Volumes in preparation
Philosophia. The edition of the Philosophia in its two redactions (Versio prior, Versio altera) is in preparation by Paul Edward Dutton (Simon Fraser University). Professor Dutton has considerably enriched the list of manuscripts containing the Philosophia: see his Étienne Gilson Lecture, The Mystery of the Missing Heresy Trial of William of Conches (Toronto, 2006).

Glosae super Macrobium. An edition of the Glosae super Macrobium has been in preparation by Professor Helen Rodnite Lemay (State University of New York at Stony Brook) since November 1988: see Glosae super Platonem, ed. É. Jeauneau (Turnhout, 2006), pp. xi–xii.

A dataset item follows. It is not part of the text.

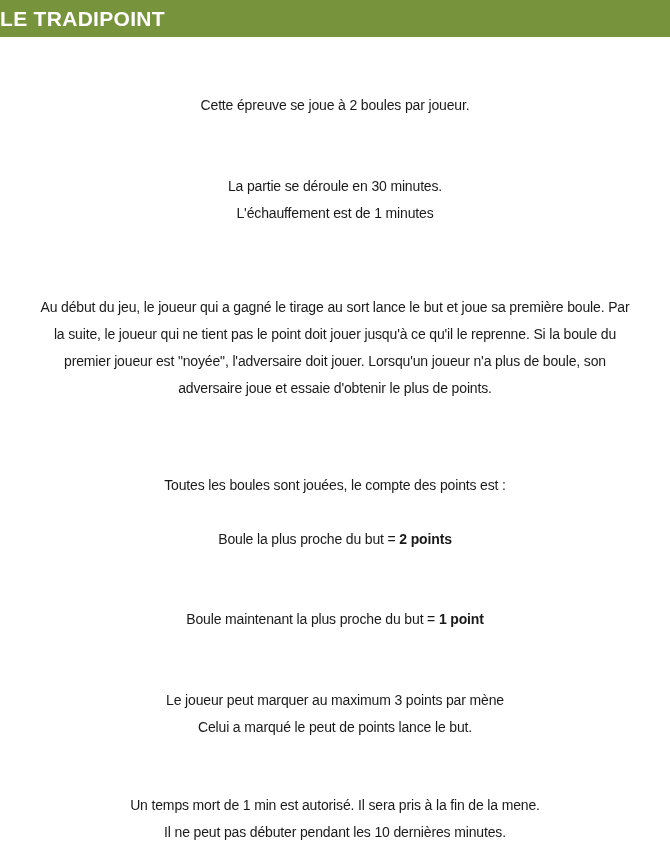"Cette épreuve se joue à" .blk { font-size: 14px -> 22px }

The Glosae super Priscianum will require three volumes:
    I. Glosulae de magno Prisciano [Institutiones I–XVI]. Versio altera. Ed. Édouard Jeauneau with the assistance of Andrew Hicks, Michael Elliot, and Stephen Pelle.
    II. Glosae super Prisciani Librum Constructionum [Institutiones XVII–XVIII]. Ed. Édouard Jeauneau with the assistance of Winston Black and Andrew Hicks.
    III. Glosulae de magno Prisciano [Institutiones I–XVI]. Versio prior. A qualified scholar has shown interest in the project.

Complementary series
A complementary series, named Supplementum, has also been planned. It will contain works which, although not among the authentic writings of William of Conches, echo his thought in a significant manner. The volumess currently planned for the complementary series include:
    Supplementum I: Hisdosi De anima mundi (in Timaeum 34b–36d). and Anonymi Commentum in 'O qui perpetua'. Ed. Andrew Hicks (Cornell University);
    Supplementum II: Anonymi Summa Philosophiae. Ed. Paul Edward Dutton (Simon Fraser University).
    Supplementum III: Radulphi de Longo Campo Cornicula siue Summa de Philosophia. Ed. Irène Caiazzo (CNRS).